## Exercise goal
Exact copies of all the lines below are required, with the pictures omitted.

(Plain-text document sources)
# # #
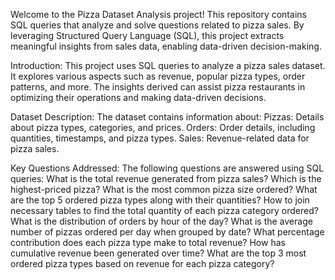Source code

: 
Welcome to the Pizza Dataset Analysis project! 
This repository contains SQL queries that analyze and solve questions related to pizza sales. By leveraging Structured Query Language (SQL), this project extracts meaningful insights from sales data, enabling data-driven decision-making.

Introduction:
This project uses SQL queries to analyze a pizza sales dataset. It explores various aspects such as revenue, popular pizza types, order patterns, and more. The insights derived can assist pizza restaurants in optimizing their operations and making data-driven decisions.

Dataset Description:
The dataset contains information about:
Pizzas: Details about pizza types, categories, and prices.
Orders: Order details, including quantities, timestamps, and pizza types.
Sales: Revenue-related data for pizza sales.

Key Questions Addressed:
The following questions are answered using SQL queries:
What is the total revenue generated from pizza sales?
Which is the highest-priced pizza?
What is the most common pizza size ordered?
What are the top 5 ordered pizza types along with their quantities?
How to join necessary tables to find the total quantity of each pizza category ordered?
What is the distribution of orders by hour of the day?
What is the average number of pizzas ordered per day when grouped by date?
What percentage contribution does each pizza type make to total revenue?
How has cumulative revenue been generated over time?
What are the top 3 most ordered pizza types based on revenue for each pizza category?
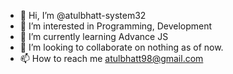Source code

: - 👋 Hi, I’m @atulbhatt-system32
- 👀 I’m interested in Programming, Development
- 🌱 I’m currently learning Advance JS
- 💞️ I’m looking to collaborate on nothing as of now.
- 📫 How to reach me atulbhatt98@gmail.com

<!---
atulbhatt-system32/atulbhatt-system32 is a ✨ special ✨ repository because its `README.md` (this file) appears on your GitHub profile.
You can click the Preview link to take a look at your changes.
--->

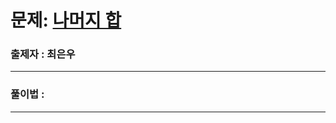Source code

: # 문제: [나머지 합][link]

[link]: https://www.acmicpc.net/problem/10986

### 출제자 : 최은우

---
### 풀이법 : 


---
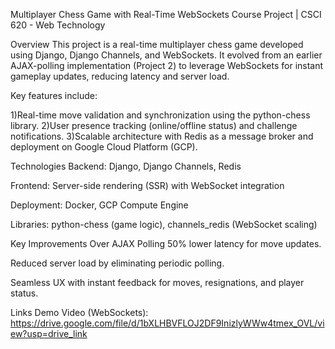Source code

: Multiplayer Chess Game with Real-Time WebSockets
Course Project | CSCI 620 - Web Technology

Overview
This project is a real-time multiplayer chess game developed using Django, Django Channels, and WebSockets. 
It evolved from an earlier AJAX-polling implementation (Project 2) to leverage WebSockets for instant gameplay updates, reducing latency and server load. 


Key features include:

1)Real-time move validation and synchronization using the python-chess library.
2)User presence tracking (online/offline status) and challenge notifications.
3)Scalable architecture with Redis as a message broker and deployment on Google Cloud Platform (GCP).

Technologies
Backend: Django, Django Channels, Redis

Frontend: Server-side rendering (SSR) with WebSocket integration

Deployment: Docker, GCP Compute Engine

Libraries: python-chess (game logic), channels_redis (WebSocket scaling)

Key Improvements Over AJAX Polling
50% lower latency for move updates.

Reduced server load by eliminating periodic polling.

Seamless UX with instant feedback for moves, resignations, and player status.

Links
Demo Video (WebSockets): https://drive.google.com/file/d/1bXLHBVFLOJ2DF9InizlyWWw4tmex_OVL/view?usp=drive_link
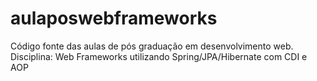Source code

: # aulaposwebframeworks
Código fonte das aulas de pós graduação em desenvolvimento web. Disciplina: Web Frameworks utilizando Spring/JPA/Hibernate com CDI e AOP
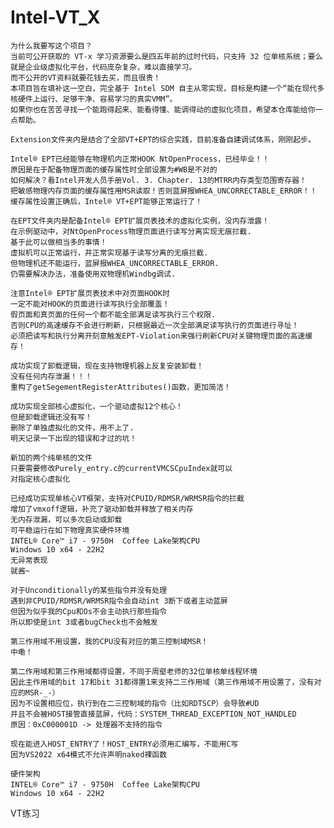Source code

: # Intel-VT_X

    为什么我要写这个项目？
    当前可公开获取的 VT-x 学习资源要么是四五年前的过时代码，只支持 32 位单核系统；要么就是企业级虚拟化平台，代码庞杂复杂，难以直接学习。
    而不公开的VT资料就要花钱去买，而且很贵！
    本项目旨在填补这一空白，完全基于 Intel SDM 自主从零实现，目标是构建一个“能在现代多核硬件上运行、足够干净、容易学习的真实VMM”。
    如果你也在苦苦寻找一个能跑得起来、能看得懂、能调得动的虚拟化项目，希望本仓库能给你一点帮助。

    Extension文件夹内是结合了全部VT+EPT的综合实践，目前准备自建调试体系，刚刚起步。
    
    Intel® EPT已经能够在物理机内正常HOOK NtOpenProcess，已经毕业！！
    原因是在于配备物理页面的缓存属性时全部设置为#WB是不对的
    如何解决？看Intel开发人员手册Vol. 3. Chapter. 13的MTRR内存类型范围寄存器！
    把敏感物理内存页面的缓存属性用MSR读取！否则蓝屏报WHEA_UNCORRECTABLE_ERROR！！
    缓存属性设置正确后，Intel® VT+EPT能够正常运行了！

    在EPT文件夹内是配备Intel® EPT扩展页表技术的虚拟化实例，没内存泄露！
    在示例驱动中，对NtOpenProcess物理页面进行读写分离实现无痕拦截.
    基于此可以做相当多的事情！
    虚拟机可以正常运行，并正常实现基于读写分离的无痕拦截.
    但物理机还不能运行，蓝屏报WHEA_UNCORRECTABLE_ERROR.
    仍需要解决办法，准备使用双物理机Windbg调试.

    注意Intel® EPT扩展页表技术中对页面HOOK时
    一定不能对HOOK的页面进行读写执行全部覆盖！
    假页面和真页面的任何一个都不能全部满足读写执行三个权限.
    否则CPU的高速缓存不会进行刷新，只根据最近一次全部满足读写执行的页面进行寻址！
    必须把读写和执行分离开刻意触发EPT-Violation来强行刷新CPU对关键物理页面的高速缓存！

    成功实现了卸载逻辑，现在支持物理机器上反复安装卸载！
    没有任何内存泄漏！！！
    重构了getSegementRegisterAttributes()函数，更加简洁！
    
    成功实现全部核心虚拟化，一个驱动虚拟12个核心！
    但是卸载逻辑还没有写！
    删除了单独虚拟化的文件，用不上了.
    明天记录一下出现的错误和才过的坑！

    新加的两个纯单核的文件
    只要需要修改Purely_entry.c的currentVMCSCpuIndex就可以
    对指定核心虚拟化
    
    已经成功实现单核心VT框架，支持对CPUID/RDMSR/WRMSR指令的拦截
    增加了vmxoff逻辑，补充了驱动卸载并释放了相关内存
    无内存泄漏，可以多次启动或卸载
    可平稳运行在如下物理真实硬件环境
    INTEL® Core™ i7 - 9750H  Coffee Lake架构CPU
    Windows 10 x64 - 22H2
    无异常表现
    就酱~
    
    对于Unconditionally的某些指令并没有处理
    遇到非CPUID/RDMSR/WRMSR指令会自动int 3断下或者主动蓝屏
    但因为似乎我的Cpu和Os不会主动执行那些指令
    所以即使是int 3或者bugCheck也不会触发
    
    第三作用域不用设置，我的CPU没有对应的第三控制域MSR！
    中嘞！

    第二作用域和第三作用域都得设置，不同于周壑老师的32位单核单线程环境
    因此主作用域的bit 17和bit 31都得置1来支持二三作用域（第三作用域不用设置了，没有对应的MSR-_-）
    因为不设置相应位，执行到在二三控制域的指令（比如RDTSCP）会导致#UD
    并且不会被HOST接管直接蓝屏，代码：SYSTEM_THREAD_EXCEPTION_NOT_HANDLED
    原因：0xC000001D -> 处理器不支持的指令

    现在能进入HOST_ENTRY了！HOST_ENTRY必须用汇编写，不能用C写
    因为VS2022 x64模式不允许声明naked裸函数

    硬件架构 
    INTEL® Core™ i7 - 9750H  Coffee Lake架构CPU
    Windows 10 x64 - 22H2
    
  VT练习
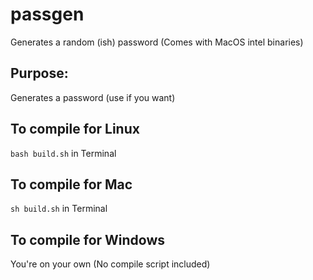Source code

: # passgen
Generates a random (ish) password
(Comes with MacOS intel binaries)

## Purpose:
Generates a password (use if you want)

## To compile for Linux
`bash build.sh` in Terminal
## To compile for Mac
`sh build.sh` in Terminal
## To compile for Windows
You're on your own (No compile script included)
# # #
## Solution to this problem
Source code

: 
Welcome to the Pizza Dataset Analysis project! 
This repository contains SQL queries that analyze and solve questions related to pizza sales. By leveraging Structured Query Language (SQL), this project extracts meaningful insights from sales data, enabling data-driven decision-making.

Introduction:
This project uses SQL queries to analyze a pizza sales dataset. It explores various aspects such as revenue, popular pizza types, order patterns, and more. The insights derived can assist pizza restaurants in optimizing their operations and making data-driven decisions.

Dataset Description:
The dataset contains information about:
Pizzas: Details about pizza types, categories, and prices.
Orders: Order details, including quantities, timestamps, and pizza types.
Sales: Revenue-related data for pizza sales.

Key Questions Addressed:
The following questions are answered using SQL queries:
What is the total revenue generated from pizza sales?
Which is the highest-priced pizza?
What is the most common pizza size ordered?
What are the top 5 ordered pizza types along with their quantities?
How to join necessary tables to find the total quantity of each pizza category ordered?
What is the distribution of orders by hour of the day?
What is the average number of pizzas ordered per day when grouped by date?
What percentage contribution does each pizza type make to total revenue?
How has cumulative revenue been generated over time?
What are the top 3 most ordered pizza types based on revenue for each pizza category?
Source code

: - 👋 Hi, I’m @atulbhatt-system32
- 👀 I’m interested in Programming, Development
- 🌱 I’m currently learning Advance JS
- 💞️ I’m looking to collaborate on nothing as of now.
- 📫 How to reach me atulbhatt98@gmail.com

<!---
atulbhatt-system32/atulbhatt-system32 is a ✨ special ✨ repository because its `README.md` (this file) appears on your GitHub profile.
You can click the Preview link to take a look at your changes.
--->

Source code

: # 문제: [나머지 합][link]

[link]: https://www.acmicpc.net/problem/10986

### 출제자 : 최은우

---
### 풀이법 : 


---
Source code

: Multiplayer Chess Game with Real-Time WebSockets
Course Project | CSCI 620 - Web Technology

Overview
This project is a real-time multiplayer chess game developed using Django, Django Channels, and WebSockets. 
It evolved from an earlier AJAX-polling implementation (Project 2) to leverage WebSockets for instant gameplay updates, reducing latency and server load. 


Key features include:

1)Real-time move validation and synchronization using the python-chess library.
2)User presence tracking (online/offline status) and challenge notifications.
3)Scalable architecture with Redis as a message broker and deployment on Google Cloud Platform (GCP).

Technologies
Backend: Django, Django Channels, Redis

Frontend: Server-side rendering (SSR) with WebSocket integration

Deployment: Docker, GCP Compute Engine

Libraries: python-chess (game logic), channels_redis (WebSocket scaling)

Key Improvements Over AJAX Polling
50% lower latency for move updates.

Reduced server load by eliminating periodic polling.

Seamless UX with instant feedback for moves, resignations, and player status.

Links
Demo Video (WebSockets): https://drive.google.com/file/d/1bXLHBVFLOJ2DF9InizlyWWw4tmex_OVL/view?usp=drive_link
Source code

: # aulaposwebframeworks
Código fonte das aulas de pós graduação em desenvolvimento web. Disciplina: Web Frameworks utilizando Spring/JPA/Hibernate com CDI e AOP
Source code

: # Intel-VT_X

    为什么我要写这个项目？
    当前可公开获取的 VT-x 学习资源要么是四五年前的过时代码，只支持 32 位单核系统；要么就是企业级虚拟化平台，代码庞杂复杂，难以直接学习。
    而不公开的VT资料就要花钱去买，而且很贵！
    本项目旨在填补这一空白，完全基于 Intel SDM 自主从零实现，目标是构建一个“能在现代多核硬件上运行、足够干净、容易学习的真实VMM”。
    如果你也在苦苦寻找一个能跑得起来、能看得懂、能调得动的虚拟化项目，希望本仓库能给你一点帮助。

    Extension文件夹内是结合了全部VT+EPT的综合实践，目前准备自建调试体系，刚刚起步。
    
    Intel® EPT已经能够在物理机内正常HOOK NtOpenProcess，已经毕业！！
    原因是在于配备物理页面的缓存属性时全部设置为#WB是不对的
    如何解决？看Intel开发人员手册Vol. 3. Chapter. 13的MTRR内存类型范围寄存器！
    把敏感物理内存页面的缓存属性用MSR读取！否则蓝屏报WHEA_UNCORRECTABLE_ERROR！！
    缓存属性设置正确后，Intel® VT+EPT能够正常运行了！

    在EPT文件夹内是配备Intel® EPT扩展页表技术的虚拟化实例，没内存泄露！
    在示例驱动中，对NtOpenProcess物理页面进行读写分离实现无痕拦截.
    基于此可以做相当多的事情！
    虚拟机可以正常运行，并正常实现基于读写分离的无痕拦截.
    但物理机还不能运行，蓝屏报WHEA_UNCORRECTABLE_ERROR.
    仍需要解决办法，准备使用双物理机Windbg调试.

    注意Intel® EPT扩展页表技术中对页面HOOK时
    一定不能对HOOK的页面进行读写执行全部覆盖！
    假页面和真页面的任何一个都不能全部满足读写执行三个权限.
    否则CPU的高速缓存不会进行刷新，只根据最近一次全部满足读写执行的页面进行寻址！
    必须把读写和执行分离开刻意触发EPT-Violation来强行刷新CPU对关键物理页面的高速缓存！

    成功实现了卸载逻辑，现在支持物理机器上反复安装卸载！
    没有任何内存泄漏！！！
    重构了getSegementRegisterAttributes()函数，更加简洁！
    
    成功实现全部核心虚拟化，一个驱动虚拟12个核心！
    但是卸载逻辑还没有写！
    删除了单独虚拟化的文件，用不上了.
    明天记录一下出现的错误和才过的坑！

    新加的两个纯单核的文件
    只要需要修改Purely_entry.c的currentVMCSCpuIndex就可以
    对指定核心虚拟化
    
    已经成功实现单核心VT框架，支持对CPUID/RDMSR/WRMSR指令的拦截
    增加了vmxoff逻辑，补充了驱动卸载并释放了相关内存
    无内存泄漏，可以多次启动或卸载
    可平稳运行在如下物理真实硬件环境
    INTEL® Core™ i7 - 9750H  Coffee Lake架构CPU
    Windows 10 x64 - 22H2
    无异常表现
    就酱~
    
    对于Unconditionally的某些指令并没有处理
    遇到非CPUID/RDMSR/WRMSR指令会自动int 3断下或者主动蓝屏
    但因为似乎我的Cpu和Os不会主动执行那些指令
    所以即使是int 3或者bugCheck也不会触发
    
    第三作用域不用设置，我的CPU没有对应的第三控制域MSR！
    中嘞！

    第二作用域和第三作用域都得设置，不同于周壑老师的32位单核单线程环境
    因此主作用域的bit 17和bit 31都得置1来支持二三作用域（第三作用域不用设置了，没有对应的MSR-_-）
    因为不设置相应位，执行到在二三控制域的指令（比如RDTSCP）会导致#UD
    并且不会被HOST接管直接蓝屏，代码：SYSTEM_THREAD_EXCEPTION_NOT_HANDLED
    原因：0xC000001D -> 处理器不支持的指令

    现在能进入HOST_ENTRY了！HOST_ENTRY必须用汇编写，不能用C写
    因为VS2022 x64模式不允许声明naked裸函数

    硬件架构 
    INTEL® Core™ i7 - 9750H  Coffee Lake架构CPU
    Windows 10 x64 - 22H2
    
  VT练习
Source code

: # passgen
Generates a random (ish) password
(Comes with MacOS intel binaries)

## Purpose:
Generates a password (use if you want)

## To compile for Linux
`bash build.sh` in Terminal
## To compile for Mac
`sh build.sh` in Terminal
## To compile for Windows
You're on your own (No compile script included)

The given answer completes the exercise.